Does class imbalance affect clustering?

Does class imbalance affect clustering?

Finding minority class examples effectively and accurately without losing overall performance is the objective of class imbalance learning. The fundamental issue to be resolved is that the clustering ability of most standard learning algorithms is significantly compromised by imbalanced class distributions.

What can we do when we have imbalanced classes when we perform data clustering?

A simple way to fix imbalanced data-sets is simply to balance them, either by oversampling instances of the minority class or undersampling instances of the majority class. This simply allows us to create a balanced data-set that, in theory, should not lead to classifiers biased toward one class or the other.

How do you deal with imbalanced data classification?

7 Techniques to Handle Imbalanced Data

  1. Use the right evaluation metrics.
  2. Resample the training set.
  3. Use K-fold Cross-Validation in the right way.
  4. Ensemble different resampled datasets.
  5. Resample with different ratios.
  6. Cluster the abundant class.
  7. Design your own models.

How to create clusters in class imbalanced data?

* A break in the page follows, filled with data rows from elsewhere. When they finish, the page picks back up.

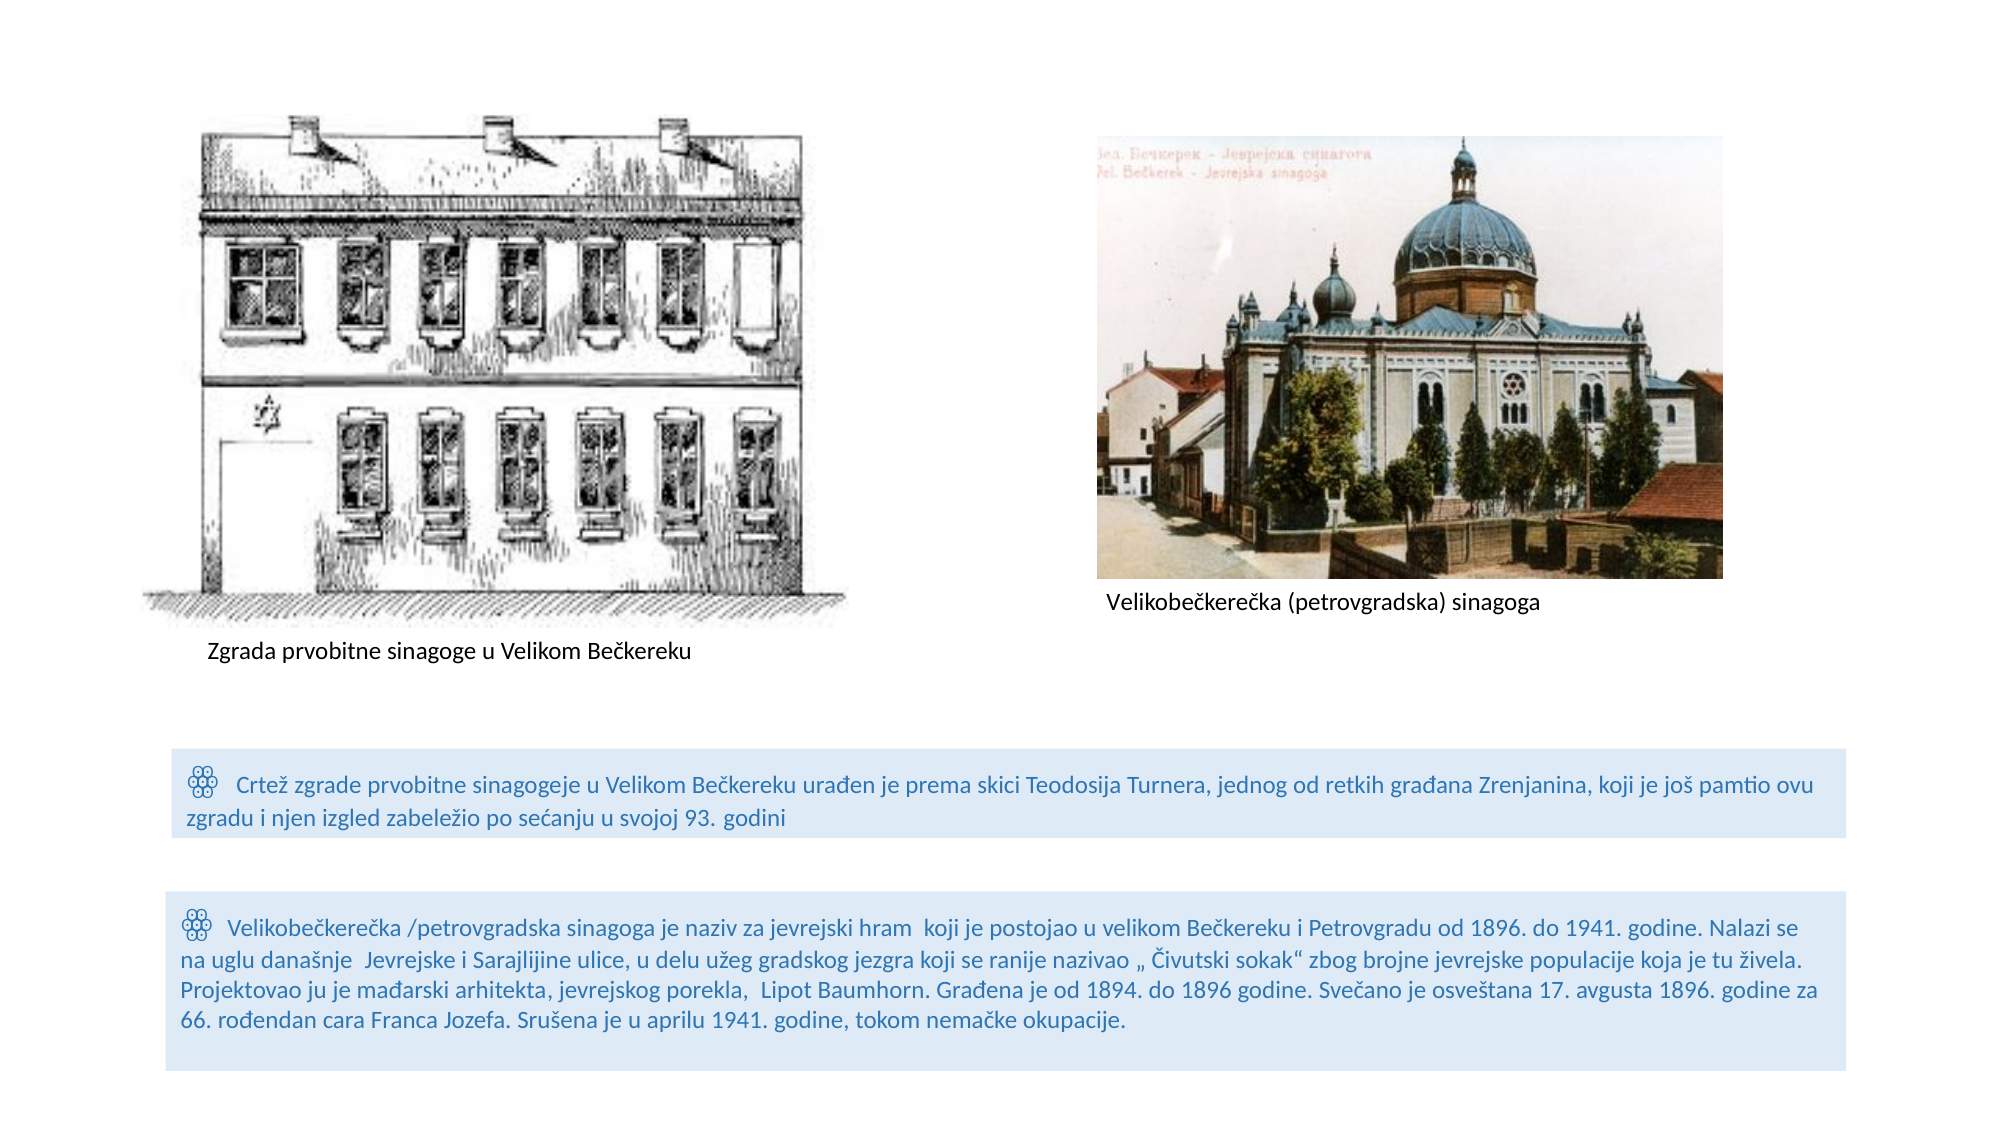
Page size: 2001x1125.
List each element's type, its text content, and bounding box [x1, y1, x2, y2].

picture [141, 114, 849, 628]
text_box ꙮ Crtež zgrade prvobitne sinagogeje u Velikom Bečkereku urađen je prema skici Teodosija Turnera, jednog od retkih građana Zrenjanina, koji je još pamtio ovu zgradu i njen izgled zabeležio po sećanju u svojoj 93. godini [171, 748, 1847, 839]
picture [1097, 136, 1723, 579]
text_box Zgrada prvobitne sinagoge u Velikom Bečkereku [192, 628, 723, 673]
text_box ꙮ Velikobečkerečka /petrovgradska sinagoga je naziv za jevrejski hram koji je postojao u velikom Bečkereku i Petrovgradu od 1896. do 1941. godine. Nalazi se na uglu današnje Jevrejske i Sarajlijine ulice, u delu užeg gradskog jezgra koji se ranije nazivao „ Čivutski sokak“ zbog brojne jevrejske populacije koja je tu živela. Projektovao ju je mađarski arhitekta, jevrejskog porekla, Lipot Baumhorn. Građena je od 1894. do 1896 godine. Svečano je osveštana 17. avgusta 1896. godine za 66. rođendan cara Franca Jozefa. Srušena je u aprilu 1941. godine, tokom nemačke okupacije. [165, 891, 1847, 1071]
text_box Velikobečkerečka (petrovgradska) sinagoga [1091, 578, 1557, 624]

In the first strategy, the number of clusters (i.e. k) is set to be equal to the number of data samples in the minority class (i.e. k = N ). Then, the k cluster centers (or centroids) are produced by the k -means algorithm over the M data samples in the majority class.

Which is the aim of a clustering analysis?

The aim of clustering analysis is to group similar objects (i.e. data samples) into the same clusters; the objects in different clusters are different in terms of their feature representations [16]. Therefore, using clustering analysis to undersample the majority class generates a number of clusters, with each cluster containing similar data.

How are clusters used to overcome the limitations of undersampling?

To overcome the limitations of undersampling, we propose replacing the random undersampling strategy with a clustering technique. The aim of clustering analysis is to group similar objects (i.e. data samples) into the same clusters; the objects in different clusters are different in terms of their feature representations [16].

How is the number of clusters in the majority class set?

Specifically, the number of clusters in the majority class is set to be equal to the number of data points in the minority class. The first strategy uses the cluster centers to represent the majority class, whereas the second strategy uses the nearest neighbors of the cluster centers.